**The task**.
Copy the refrigerant circuit excerpt word for word from "In the above-described embodiment, a" to "radiator has been taken as an example and described.".
Page excerpt Block Start
In the above-described embodiment, a case where the heat source-side heat exchanger 4 functions as a radiator has been taken as an example and described.

However, the present invention is not limited to this. For example, as shown in FIG. 5, the present invention may also employ a refrigerant circuit 10B that is further equipped with a switching mechanism 3 such that the heat source-side heat exchanger 4 can also function as an evaporator.

<1-5> Modification 3

In the above-described embodiment and modifications 1 and 2, a case where the controller 99 switches the state of connection of the liquid-gas three-way valve 8C between the liquid-gas utilization state of connection and the liquid-gas non-utilization state of connection has been taken as an example and described.

However, the present invention is not limited to this. For example, the controller 99 may also be configured to adjust the switched state of the liquid-gas three-way valve 8C to thereby allow the refrigerant to flow in both the liquid-gas bypass pipe 8B and the liquid-gas heat exchanger 8L and control the flow rate ratio of the refrigerant in both flow paths.

<1-6> Modification 4

In the above-described embodiment and modifications 1 to 3, refrigerant circuits in which the liquid-gas three-way valve 8C is disposed have been taken as examples and described.

However, the present invention is not limited to this. For example, the present invention may also employ a refrigerant circuit where, instead of the liquid-gas three-way valve 8C, an opening-and-closing valve is disposed in the connecting pipe 73 and an opening-and-closing valve is also disposed in the liquid-gas bypass pipe 8B.
Page excerpt Block End
Dataset excerpts Block Start
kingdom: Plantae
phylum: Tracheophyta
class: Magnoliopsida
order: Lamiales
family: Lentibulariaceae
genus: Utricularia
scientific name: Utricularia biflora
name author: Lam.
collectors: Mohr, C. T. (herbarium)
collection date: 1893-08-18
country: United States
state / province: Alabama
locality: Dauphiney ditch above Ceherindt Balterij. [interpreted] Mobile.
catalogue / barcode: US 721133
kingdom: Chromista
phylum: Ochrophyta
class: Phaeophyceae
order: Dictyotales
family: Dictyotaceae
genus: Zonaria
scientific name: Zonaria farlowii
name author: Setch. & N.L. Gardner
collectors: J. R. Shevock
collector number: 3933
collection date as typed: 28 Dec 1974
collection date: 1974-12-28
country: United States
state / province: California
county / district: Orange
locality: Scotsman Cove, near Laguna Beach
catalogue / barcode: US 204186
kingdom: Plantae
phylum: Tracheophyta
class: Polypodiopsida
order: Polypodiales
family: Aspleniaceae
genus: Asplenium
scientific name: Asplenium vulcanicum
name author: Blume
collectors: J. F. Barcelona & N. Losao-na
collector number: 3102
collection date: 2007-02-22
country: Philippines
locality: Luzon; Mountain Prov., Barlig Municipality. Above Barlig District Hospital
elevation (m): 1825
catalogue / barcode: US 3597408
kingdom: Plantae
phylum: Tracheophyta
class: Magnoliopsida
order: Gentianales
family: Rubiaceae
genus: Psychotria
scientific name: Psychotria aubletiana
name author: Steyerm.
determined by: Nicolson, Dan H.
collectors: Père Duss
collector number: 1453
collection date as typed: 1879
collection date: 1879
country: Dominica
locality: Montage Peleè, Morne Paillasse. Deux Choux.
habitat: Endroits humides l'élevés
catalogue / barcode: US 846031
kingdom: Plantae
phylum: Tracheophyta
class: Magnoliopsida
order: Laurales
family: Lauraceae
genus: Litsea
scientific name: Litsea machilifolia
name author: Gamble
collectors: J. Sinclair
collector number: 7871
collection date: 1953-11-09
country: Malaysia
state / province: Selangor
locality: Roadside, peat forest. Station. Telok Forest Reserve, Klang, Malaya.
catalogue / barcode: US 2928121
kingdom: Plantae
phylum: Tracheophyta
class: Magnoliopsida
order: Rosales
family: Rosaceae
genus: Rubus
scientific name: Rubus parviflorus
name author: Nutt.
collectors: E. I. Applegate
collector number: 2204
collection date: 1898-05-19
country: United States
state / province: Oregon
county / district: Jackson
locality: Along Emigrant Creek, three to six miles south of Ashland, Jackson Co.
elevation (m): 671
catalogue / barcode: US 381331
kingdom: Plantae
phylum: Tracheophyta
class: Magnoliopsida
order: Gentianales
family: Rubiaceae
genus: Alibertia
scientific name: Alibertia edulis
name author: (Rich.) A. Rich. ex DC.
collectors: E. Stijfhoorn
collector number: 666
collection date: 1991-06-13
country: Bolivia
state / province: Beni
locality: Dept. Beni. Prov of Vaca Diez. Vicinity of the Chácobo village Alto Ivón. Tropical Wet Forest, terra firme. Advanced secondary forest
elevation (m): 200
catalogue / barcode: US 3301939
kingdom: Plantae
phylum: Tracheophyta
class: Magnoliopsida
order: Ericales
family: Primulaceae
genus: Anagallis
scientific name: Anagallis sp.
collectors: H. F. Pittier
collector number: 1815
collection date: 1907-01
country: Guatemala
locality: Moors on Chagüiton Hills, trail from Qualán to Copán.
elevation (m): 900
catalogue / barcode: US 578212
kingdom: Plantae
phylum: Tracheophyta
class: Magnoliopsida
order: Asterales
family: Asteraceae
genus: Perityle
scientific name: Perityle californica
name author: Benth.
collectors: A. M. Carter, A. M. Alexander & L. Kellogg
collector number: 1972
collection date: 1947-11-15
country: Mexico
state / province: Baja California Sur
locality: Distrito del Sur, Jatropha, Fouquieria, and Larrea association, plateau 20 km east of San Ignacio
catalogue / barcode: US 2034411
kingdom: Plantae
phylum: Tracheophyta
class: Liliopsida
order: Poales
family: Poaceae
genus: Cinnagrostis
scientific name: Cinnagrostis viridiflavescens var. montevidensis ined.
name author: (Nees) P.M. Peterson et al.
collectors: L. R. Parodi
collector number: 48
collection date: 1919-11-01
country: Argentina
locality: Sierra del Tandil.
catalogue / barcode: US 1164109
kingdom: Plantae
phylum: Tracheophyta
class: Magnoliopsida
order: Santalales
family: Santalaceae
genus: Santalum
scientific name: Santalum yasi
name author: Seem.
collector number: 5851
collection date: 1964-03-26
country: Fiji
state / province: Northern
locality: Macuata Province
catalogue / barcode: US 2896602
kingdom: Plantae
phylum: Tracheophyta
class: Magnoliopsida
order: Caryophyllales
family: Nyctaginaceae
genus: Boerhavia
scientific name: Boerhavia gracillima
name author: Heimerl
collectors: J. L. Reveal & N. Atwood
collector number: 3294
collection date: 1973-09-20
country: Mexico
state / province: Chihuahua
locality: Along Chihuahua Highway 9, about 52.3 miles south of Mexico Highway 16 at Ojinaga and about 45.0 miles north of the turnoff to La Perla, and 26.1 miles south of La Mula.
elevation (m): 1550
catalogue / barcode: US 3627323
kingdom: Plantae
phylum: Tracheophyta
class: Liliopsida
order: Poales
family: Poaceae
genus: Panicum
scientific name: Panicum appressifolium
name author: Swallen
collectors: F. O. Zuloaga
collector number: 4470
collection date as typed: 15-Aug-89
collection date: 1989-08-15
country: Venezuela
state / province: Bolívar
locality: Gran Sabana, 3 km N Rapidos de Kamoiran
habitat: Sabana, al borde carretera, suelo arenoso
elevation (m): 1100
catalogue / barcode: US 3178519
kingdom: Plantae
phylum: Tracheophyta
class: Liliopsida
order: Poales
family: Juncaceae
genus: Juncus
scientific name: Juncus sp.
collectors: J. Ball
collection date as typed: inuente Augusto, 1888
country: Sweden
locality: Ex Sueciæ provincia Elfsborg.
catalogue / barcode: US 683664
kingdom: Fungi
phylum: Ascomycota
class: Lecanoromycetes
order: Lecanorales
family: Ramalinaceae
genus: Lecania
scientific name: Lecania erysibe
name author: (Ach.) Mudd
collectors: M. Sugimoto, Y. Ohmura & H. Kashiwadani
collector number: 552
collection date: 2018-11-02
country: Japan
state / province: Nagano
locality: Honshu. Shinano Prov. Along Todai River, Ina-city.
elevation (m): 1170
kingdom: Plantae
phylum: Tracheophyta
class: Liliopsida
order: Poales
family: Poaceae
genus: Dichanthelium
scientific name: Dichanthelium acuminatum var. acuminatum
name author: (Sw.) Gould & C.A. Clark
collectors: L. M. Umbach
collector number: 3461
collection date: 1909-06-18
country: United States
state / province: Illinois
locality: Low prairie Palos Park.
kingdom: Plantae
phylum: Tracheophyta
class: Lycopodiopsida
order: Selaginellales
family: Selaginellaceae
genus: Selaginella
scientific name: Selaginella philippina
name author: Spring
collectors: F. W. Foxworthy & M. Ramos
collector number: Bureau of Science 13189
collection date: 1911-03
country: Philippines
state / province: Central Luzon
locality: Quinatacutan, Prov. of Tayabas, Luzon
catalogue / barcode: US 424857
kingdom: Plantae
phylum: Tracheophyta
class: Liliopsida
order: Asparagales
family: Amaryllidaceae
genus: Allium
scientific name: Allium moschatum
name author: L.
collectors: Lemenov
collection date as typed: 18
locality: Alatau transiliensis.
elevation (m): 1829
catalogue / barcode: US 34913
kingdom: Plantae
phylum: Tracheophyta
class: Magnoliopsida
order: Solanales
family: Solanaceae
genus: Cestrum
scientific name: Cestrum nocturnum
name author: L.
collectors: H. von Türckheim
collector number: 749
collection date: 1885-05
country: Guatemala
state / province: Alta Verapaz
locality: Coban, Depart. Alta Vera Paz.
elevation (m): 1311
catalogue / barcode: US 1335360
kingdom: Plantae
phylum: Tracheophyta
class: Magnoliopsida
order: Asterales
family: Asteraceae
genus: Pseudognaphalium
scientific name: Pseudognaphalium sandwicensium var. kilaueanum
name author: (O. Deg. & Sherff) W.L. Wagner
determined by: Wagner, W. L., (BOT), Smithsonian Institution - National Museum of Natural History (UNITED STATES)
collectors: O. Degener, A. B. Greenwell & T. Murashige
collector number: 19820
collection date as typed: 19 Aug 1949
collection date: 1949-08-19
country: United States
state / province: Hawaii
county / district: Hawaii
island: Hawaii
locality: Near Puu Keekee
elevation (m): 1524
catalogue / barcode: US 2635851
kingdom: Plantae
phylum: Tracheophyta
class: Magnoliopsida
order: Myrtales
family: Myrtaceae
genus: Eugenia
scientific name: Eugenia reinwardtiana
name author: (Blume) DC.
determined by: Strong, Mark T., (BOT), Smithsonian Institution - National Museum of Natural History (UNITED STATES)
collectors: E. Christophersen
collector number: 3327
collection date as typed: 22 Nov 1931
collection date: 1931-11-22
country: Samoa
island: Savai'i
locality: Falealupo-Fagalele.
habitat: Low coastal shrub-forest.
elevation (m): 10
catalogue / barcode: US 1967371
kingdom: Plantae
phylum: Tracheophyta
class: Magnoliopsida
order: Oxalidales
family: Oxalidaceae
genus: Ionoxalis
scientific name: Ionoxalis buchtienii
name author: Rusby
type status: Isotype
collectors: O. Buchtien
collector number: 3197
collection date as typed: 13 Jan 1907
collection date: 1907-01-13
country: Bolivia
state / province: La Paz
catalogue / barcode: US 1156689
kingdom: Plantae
Dataset excerpts Block End
**Solution for this task**.
In the above-described embodiment, a case where the heat source-side heat exchanger 4 functions as a radiator has been taken as an example and described.